The ventilators that caused fires at the Spasokukotsky hospital in Moscow and St. George hospital in St. Petersburg were manufactured at the Ural instrument plant which is a subsidiary of the Russian defense conglomerate Rostec, reported TASS citing sources in law enforcement agencies.
"According to the data, the ventilator that caught fire today was produced at the Ural instrument-building plant. The ventilator that burnt down in Moscow was also produced at the same plant," the source said.
He specified that the cause of the fire in the Moscow hospital, according to preliminary data, was a short circuit in the ventilator. "Precise reasons are being established in St. Petersburg," he said.
Another TASS interlocutor reported that in the St. Petersburg hospital "one of the ventilators literally exploded and started spewing smoke."
The news outlet Fontanka reported with reference to the data "from the hospital" that the ventilator which burned down in St. Petersburg hospital was delivered there less than a month ago directly from production line of the Ural instrument-building plant.
The telegram channel Baza adds that the plant has suspended the deliveries of all ventilators of this model.
Rostec has not yet commented on this information.
Both hospitals where ventilators caught fire have been repurposed for COVID-19 treatment. In St. Petersburg, five people were killed in a fire in St. George's Hospital on May 12. All the victims were diagnosed with COVID-19 and were on ventilator support.
The fire in the Moscow Spasokukotsky hospital occurred on the evening of May 9 because of a close circuit in the ventilator. One person, a woman using the device, was killed. The fire occurred in the intensive care unit, and almost 300 patients were evacuated from the building.

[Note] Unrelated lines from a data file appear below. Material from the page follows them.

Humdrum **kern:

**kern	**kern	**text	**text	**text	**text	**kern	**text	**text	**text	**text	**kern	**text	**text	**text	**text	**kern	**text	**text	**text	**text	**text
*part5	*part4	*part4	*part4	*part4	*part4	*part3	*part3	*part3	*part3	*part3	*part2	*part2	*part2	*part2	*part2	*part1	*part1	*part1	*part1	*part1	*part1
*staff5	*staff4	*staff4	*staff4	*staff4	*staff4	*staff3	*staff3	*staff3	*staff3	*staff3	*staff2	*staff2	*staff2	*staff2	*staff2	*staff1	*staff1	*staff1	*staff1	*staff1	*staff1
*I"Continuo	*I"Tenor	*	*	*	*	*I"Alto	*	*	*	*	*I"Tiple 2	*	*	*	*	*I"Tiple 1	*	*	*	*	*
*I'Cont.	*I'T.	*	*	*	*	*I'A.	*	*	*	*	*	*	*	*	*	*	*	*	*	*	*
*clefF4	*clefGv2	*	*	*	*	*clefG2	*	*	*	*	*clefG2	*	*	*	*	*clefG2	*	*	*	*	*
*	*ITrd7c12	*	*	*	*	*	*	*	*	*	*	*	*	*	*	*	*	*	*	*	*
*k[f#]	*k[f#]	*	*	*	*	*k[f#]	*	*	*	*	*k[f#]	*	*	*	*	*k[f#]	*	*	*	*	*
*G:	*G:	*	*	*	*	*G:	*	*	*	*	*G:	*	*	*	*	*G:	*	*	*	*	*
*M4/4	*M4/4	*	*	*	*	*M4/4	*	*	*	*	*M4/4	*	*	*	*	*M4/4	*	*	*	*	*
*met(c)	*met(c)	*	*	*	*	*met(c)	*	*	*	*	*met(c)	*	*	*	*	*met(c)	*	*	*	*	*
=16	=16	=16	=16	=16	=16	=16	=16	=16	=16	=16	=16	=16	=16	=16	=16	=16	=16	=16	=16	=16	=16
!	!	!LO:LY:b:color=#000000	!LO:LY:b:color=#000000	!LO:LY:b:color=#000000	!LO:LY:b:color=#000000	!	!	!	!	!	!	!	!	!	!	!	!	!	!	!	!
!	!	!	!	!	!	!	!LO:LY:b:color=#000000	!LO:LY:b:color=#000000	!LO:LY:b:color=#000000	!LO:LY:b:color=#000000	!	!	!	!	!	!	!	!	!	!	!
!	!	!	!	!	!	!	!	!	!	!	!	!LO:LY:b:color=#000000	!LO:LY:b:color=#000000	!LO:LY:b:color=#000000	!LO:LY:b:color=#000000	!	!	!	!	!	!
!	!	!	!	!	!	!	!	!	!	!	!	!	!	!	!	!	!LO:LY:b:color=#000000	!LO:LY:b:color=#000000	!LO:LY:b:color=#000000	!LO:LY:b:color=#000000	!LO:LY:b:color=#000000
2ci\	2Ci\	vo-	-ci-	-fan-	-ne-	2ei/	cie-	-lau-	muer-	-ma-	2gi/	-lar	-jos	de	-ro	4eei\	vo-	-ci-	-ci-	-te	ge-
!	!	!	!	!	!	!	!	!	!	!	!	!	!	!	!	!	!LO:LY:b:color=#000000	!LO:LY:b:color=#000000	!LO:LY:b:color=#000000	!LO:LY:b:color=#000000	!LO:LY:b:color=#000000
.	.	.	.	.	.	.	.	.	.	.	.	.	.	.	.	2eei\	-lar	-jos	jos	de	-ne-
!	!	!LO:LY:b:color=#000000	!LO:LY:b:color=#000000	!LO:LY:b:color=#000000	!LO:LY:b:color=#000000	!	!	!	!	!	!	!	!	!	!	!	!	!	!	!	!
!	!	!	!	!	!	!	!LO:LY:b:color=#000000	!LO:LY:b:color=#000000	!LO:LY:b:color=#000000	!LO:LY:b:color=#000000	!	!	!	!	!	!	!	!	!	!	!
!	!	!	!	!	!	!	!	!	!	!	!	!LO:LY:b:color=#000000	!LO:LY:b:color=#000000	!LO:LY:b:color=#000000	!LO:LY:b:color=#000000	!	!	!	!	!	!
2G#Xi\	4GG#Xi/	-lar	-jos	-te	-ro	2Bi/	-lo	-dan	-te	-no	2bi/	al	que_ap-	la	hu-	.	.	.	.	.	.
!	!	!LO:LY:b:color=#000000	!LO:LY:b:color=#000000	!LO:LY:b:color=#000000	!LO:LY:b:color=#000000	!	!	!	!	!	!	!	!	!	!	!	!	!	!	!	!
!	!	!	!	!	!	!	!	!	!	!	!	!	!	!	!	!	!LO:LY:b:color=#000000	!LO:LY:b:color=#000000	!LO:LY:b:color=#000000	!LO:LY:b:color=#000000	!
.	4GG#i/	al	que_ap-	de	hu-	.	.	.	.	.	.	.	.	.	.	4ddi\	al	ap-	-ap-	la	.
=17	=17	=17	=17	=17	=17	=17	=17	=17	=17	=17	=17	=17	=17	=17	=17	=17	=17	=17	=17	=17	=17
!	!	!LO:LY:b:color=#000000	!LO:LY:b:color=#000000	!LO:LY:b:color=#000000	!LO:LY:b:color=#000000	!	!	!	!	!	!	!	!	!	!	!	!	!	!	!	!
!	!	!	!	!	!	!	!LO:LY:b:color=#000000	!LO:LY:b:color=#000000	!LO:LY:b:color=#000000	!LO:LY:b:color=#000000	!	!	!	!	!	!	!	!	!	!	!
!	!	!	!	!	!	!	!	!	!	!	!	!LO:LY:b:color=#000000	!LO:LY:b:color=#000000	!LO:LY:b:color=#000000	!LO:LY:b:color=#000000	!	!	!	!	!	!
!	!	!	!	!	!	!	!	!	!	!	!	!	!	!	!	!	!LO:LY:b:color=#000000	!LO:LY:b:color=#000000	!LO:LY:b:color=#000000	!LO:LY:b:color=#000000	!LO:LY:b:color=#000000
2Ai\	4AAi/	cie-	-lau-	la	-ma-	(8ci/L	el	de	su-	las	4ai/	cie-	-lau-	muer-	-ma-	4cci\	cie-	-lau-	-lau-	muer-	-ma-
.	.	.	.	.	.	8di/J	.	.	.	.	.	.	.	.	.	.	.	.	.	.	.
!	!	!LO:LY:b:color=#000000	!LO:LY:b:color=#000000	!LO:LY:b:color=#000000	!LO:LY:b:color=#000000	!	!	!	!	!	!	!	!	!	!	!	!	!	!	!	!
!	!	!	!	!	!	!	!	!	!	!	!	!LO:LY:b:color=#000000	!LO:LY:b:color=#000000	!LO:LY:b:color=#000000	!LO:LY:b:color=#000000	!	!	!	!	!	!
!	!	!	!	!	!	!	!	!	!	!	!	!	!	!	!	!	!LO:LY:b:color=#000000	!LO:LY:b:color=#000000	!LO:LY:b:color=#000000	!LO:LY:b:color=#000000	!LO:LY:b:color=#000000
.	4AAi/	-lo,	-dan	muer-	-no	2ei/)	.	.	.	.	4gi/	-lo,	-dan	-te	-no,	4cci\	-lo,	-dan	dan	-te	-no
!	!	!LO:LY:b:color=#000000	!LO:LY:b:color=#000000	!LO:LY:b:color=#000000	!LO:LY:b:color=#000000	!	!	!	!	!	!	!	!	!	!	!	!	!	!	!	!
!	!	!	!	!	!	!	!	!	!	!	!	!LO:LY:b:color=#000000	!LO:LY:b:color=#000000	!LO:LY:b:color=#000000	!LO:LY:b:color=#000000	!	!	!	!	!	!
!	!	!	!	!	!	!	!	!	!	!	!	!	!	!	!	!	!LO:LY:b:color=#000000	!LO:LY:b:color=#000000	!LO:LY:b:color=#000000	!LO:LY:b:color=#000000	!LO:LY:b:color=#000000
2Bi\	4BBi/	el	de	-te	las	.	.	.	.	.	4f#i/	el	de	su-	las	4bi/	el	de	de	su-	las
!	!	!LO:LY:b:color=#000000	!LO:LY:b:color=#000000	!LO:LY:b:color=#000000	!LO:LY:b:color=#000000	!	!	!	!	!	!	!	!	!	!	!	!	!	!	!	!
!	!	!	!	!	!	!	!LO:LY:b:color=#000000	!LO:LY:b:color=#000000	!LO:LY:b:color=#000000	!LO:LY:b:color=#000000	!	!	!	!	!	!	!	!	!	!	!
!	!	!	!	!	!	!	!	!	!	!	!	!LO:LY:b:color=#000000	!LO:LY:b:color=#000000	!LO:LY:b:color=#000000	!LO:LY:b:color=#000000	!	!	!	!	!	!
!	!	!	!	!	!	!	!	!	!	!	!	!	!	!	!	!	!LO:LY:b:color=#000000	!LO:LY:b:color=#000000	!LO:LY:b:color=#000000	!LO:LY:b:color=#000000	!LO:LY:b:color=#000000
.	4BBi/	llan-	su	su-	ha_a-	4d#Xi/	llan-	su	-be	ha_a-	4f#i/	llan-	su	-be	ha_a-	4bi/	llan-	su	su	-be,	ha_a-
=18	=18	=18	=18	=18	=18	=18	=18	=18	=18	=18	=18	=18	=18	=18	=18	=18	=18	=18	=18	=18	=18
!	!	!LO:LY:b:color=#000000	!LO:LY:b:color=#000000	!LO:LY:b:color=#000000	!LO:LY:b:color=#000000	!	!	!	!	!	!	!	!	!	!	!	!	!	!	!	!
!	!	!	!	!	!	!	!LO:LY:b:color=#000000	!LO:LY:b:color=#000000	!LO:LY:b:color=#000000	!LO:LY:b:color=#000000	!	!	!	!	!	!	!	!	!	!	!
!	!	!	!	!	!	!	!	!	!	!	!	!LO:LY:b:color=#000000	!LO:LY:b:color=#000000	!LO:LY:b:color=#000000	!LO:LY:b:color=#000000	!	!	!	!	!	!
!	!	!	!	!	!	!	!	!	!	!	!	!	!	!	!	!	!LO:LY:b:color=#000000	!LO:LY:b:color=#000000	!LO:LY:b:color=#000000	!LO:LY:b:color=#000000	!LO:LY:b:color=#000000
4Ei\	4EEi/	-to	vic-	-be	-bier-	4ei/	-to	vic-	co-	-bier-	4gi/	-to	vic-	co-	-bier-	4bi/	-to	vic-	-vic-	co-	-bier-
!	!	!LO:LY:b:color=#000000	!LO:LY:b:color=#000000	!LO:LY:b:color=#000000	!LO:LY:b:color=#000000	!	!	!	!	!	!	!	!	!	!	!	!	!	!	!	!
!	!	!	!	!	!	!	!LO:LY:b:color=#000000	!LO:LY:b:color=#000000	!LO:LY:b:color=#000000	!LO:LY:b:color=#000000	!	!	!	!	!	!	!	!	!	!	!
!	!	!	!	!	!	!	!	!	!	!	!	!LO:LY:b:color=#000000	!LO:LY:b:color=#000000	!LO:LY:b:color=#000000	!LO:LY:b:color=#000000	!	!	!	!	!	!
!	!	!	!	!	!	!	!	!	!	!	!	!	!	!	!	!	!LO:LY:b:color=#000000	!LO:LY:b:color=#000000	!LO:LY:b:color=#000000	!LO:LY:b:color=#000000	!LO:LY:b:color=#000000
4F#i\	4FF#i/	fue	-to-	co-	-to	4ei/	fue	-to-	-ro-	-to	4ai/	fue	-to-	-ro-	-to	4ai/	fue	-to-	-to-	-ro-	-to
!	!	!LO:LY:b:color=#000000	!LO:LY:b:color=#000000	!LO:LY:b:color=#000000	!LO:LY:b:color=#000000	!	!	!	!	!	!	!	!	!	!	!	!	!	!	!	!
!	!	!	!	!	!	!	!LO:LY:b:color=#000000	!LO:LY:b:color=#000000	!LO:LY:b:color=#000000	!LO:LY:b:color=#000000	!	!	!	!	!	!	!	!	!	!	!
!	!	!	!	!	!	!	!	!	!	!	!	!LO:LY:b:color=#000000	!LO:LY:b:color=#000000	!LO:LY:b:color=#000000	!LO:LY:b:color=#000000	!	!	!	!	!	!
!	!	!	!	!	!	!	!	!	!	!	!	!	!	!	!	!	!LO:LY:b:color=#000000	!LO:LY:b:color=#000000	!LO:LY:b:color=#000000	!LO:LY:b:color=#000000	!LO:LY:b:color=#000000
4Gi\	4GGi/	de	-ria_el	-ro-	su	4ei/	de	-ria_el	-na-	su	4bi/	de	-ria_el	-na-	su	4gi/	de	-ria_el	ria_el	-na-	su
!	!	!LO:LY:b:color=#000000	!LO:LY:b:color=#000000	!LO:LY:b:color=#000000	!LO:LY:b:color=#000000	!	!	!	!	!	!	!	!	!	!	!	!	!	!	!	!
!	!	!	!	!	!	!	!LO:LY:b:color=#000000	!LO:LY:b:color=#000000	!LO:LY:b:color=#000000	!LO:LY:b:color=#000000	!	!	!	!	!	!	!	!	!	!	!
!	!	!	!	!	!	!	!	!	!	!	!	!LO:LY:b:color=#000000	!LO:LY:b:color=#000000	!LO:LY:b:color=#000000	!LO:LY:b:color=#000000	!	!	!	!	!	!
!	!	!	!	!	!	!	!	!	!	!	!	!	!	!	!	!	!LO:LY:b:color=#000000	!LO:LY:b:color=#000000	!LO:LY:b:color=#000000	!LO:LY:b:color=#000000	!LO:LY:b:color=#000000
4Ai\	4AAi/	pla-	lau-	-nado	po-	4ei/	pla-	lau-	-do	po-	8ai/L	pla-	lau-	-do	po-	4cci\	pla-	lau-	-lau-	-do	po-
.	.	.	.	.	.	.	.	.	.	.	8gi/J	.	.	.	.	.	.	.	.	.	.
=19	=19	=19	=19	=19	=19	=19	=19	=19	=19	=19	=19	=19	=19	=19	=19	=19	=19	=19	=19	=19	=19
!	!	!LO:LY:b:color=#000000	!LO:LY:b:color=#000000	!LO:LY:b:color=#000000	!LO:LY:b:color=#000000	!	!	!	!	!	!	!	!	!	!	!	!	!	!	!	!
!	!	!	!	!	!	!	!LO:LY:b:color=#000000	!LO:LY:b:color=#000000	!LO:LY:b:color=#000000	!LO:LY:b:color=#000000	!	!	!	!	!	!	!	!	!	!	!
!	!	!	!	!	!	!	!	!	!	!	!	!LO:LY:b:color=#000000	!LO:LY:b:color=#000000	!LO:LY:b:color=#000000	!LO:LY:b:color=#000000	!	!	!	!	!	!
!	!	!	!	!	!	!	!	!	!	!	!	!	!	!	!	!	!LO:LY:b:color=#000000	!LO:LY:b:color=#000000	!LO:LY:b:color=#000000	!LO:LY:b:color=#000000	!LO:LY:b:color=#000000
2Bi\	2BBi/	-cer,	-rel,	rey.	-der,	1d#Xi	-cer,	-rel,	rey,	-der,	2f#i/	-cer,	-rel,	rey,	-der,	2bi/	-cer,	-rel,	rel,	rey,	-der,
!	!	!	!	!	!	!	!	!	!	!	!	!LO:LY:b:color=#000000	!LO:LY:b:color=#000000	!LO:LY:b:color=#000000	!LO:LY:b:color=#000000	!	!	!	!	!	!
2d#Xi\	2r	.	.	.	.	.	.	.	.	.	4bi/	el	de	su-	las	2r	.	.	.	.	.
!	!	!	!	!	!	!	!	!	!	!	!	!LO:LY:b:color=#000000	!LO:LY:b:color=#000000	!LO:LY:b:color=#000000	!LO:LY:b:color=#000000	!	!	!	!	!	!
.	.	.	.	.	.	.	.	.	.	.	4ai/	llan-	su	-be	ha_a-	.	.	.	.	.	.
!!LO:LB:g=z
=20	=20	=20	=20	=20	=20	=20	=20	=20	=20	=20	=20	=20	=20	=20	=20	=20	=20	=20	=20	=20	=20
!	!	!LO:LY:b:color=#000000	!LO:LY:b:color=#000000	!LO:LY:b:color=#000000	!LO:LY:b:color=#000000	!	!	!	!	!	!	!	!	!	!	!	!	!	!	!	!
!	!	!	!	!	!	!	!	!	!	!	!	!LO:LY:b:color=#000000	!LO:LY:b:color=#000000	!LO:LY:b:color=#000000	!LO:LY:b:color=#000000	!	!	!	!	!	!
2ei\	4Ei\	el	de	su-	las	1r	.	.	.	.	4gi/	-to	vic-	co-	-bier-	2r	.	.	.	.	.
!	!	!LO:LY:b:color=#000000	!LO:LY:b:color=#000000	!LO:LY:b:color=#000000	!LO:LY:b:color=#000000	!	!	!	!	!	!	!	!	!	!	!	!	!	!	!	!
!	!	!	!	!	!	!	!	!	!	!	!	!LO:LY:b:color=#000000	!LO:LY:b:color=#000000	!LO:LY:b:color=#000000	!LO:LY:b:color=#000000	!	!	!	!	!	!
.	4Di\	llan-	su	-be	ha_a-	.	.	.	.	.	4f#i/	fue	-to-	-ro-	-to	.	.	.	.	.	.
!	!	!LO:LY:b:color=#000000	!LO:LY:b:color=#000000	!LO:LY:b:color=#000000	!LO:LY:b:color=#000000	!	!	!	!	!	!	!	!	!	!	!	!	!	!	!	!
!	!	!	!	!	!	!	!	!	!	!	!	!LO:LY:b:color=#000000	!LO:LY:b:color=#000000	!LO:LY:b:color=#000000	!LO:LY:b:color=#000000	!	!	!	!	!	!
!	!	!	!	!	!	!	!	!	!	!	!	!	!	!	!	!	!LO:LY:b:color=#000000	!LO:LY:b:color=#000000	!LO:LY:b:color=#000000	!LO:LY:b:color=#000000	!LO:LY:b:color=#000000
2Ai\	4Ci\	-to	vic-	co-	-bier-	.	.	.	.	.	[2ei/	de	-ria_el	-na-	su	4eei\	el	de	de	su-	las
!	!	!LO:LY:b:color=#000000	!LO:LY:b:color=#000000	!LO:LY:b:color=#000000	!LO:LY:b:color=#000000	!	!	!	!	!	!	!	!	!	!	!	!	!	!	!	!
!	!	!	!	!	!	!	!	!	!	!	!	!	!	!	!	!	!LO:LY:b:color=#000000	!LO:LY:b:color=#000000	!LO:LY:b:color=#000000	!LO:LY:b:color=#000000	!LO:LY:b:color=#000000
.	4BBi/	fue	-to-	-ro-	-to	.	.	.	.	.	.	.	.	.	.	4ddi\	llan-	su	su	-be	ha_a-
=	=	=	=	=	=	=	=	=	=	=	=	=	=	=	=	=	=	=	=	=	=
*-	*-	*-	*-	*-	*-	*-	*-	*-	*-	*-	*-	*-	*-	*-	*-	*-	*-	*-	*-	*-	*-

At the end of April, the plant received a concessional loan of 1.6 billion rubles ($22 million USD) from the Government Industrial Development Fund for the production of the ventilators. The company has pledged to increase production of the devices 10 times and produce more than 5,000 units by the end of May. On May 8, Russian Minister of Industry and Trade Denis Manturov visited the Ural instrument-building plant. He inspected the production line and gave the employees honorary certificates, the news agency Open Media reports.